* _Exercise goal_: Every record should be copied exactly, and the images omitted.

* _The records_:
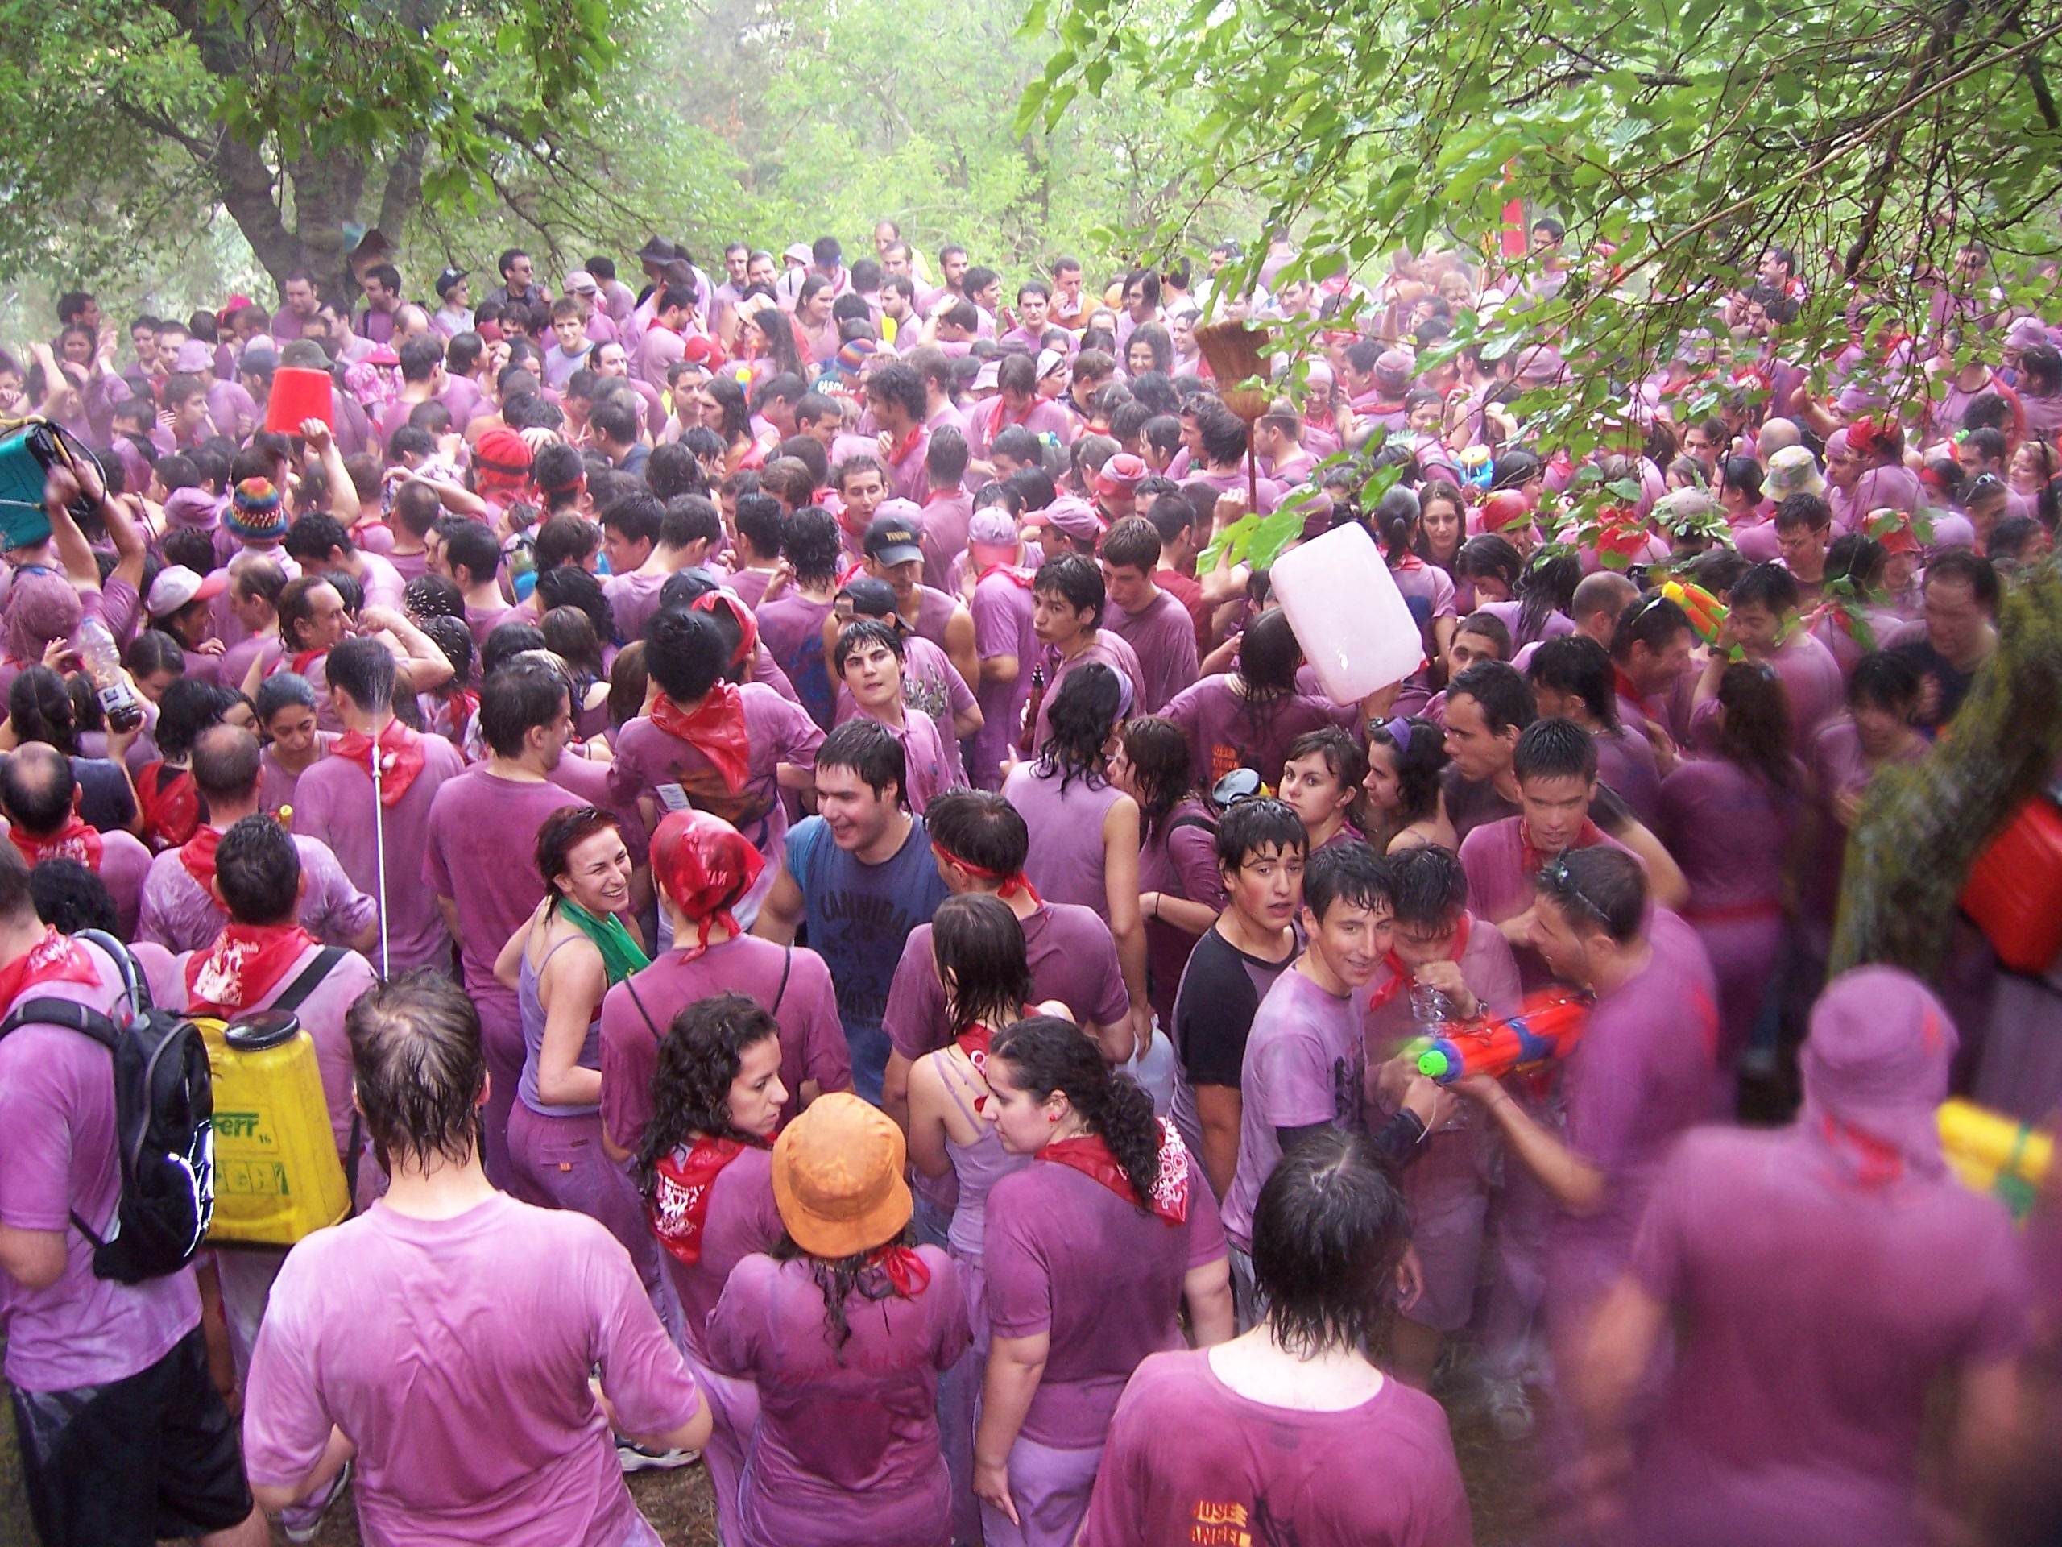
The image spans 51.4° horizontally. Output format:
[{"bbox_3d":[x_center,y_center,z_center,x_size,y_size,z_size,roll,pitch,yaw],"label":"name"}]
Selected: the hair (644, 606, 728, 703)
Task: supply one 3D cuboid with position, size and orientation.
[{"bbox_3d":[-0.868,-0.298,5.400,0.195,0.230,0.220,-11,23,-28],"label":"hair"}]

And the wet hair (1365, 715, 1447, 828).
[{"bbox_3d":[0.842,-0.002,4.800,0.200,0.230,0.180,2,20,7],"label":"wet hair"}]

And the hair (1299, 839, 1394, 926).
[{"bbox_3d":[0.622,0.213,4.200,0.180,0.180,0.210,-8,29,-21],"label":"hair"}]

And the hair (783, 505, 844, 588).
[{"bbox_3d":[-0.654,-0.675,6.400,0.185,0.230,0.210,-3,20,-8],"label":"hair"}]

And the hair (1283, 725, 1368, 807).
[{"bbox_3d":[0.651,-0.010,4.764,0.210,0.200,0.180,-18,26,-42],"label":"hair"}]

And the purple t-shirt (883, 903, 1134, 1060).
[{"bbox_3d":[-0.042,0.554,4.081,0.440,0.650,0.260,-11,22,-28],"label":"purple t-shirt"}]

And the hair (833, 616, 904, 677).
[{"bbox_3d":[-0.409,-0.313,5.450,0.180,0.180,0.200,0,12,0],"label":"hair"}]

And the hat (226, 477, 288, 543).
[{"bbox_3d":[-2.707,-0.921,7.500,0.230,0.180,0.230,0,19,0],"label":"hat"}]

* _Answer box_:
The image spans 51.4° horizontally. Output format:
[{"bbox_3d":[x_center,y_center,z_center,x_size,y_size,z_size,roll,pitch,yaw],"label":"name"}]
Selected: the hair (644, 606, 728, 703)
Task: supply one 3D cuboid with position, size and orientation.
[{"bbox_3d":[-0.868,-0.298,5.400,0.195,0.230,0.220,-11,23,-28],"label":"hair"}]

And the wet hair (1365, 715, 1447, 828).
[{"bbox_3d":[0.842,-0.002,4.800,0.200,0.230,0.180,2,20,7],"label":"wet hair"}]

And the hair (1299, 839, 1394, 926).
[{"bbox_3d":[0.622,0.213,4.200,0.180,0.180,0.210,-8,29,-21],"label":"hair"}]

And the hair (783, 505, 844, 588).
[{"bbox_3d":[-0.654,-0.675,6.400,0.185,0.230,0.210,-3,20,-8],"label":"hair"}]

And the hair (1283, 725, 1368, 807).
[{"bbox_3d":[0.651,-0.010,4.764,0.210,0.200,0.180,-18,26,-42],"label":"hair"}]

And the purple t-shirt (883, 903, 1134, 1060).
[{"bbox_3d":[-0.042,0.554,4.081,0.440,0.650,0.260,-11,22,-28],"label":"purple t-shirt"}]

And the hair (833, 616, 904, 677).
[{"bbox_3d":[-0.409,-0.313,5.450,0.180,0.180,0.200,0,12,0],"label":"hair"}]

And the hat (226, 477, 288, 543).
[{"bbox_3d":[-2.707,-0.921,7.500,0.230,0.180,0.230,0,19,0],"label":"hat"}]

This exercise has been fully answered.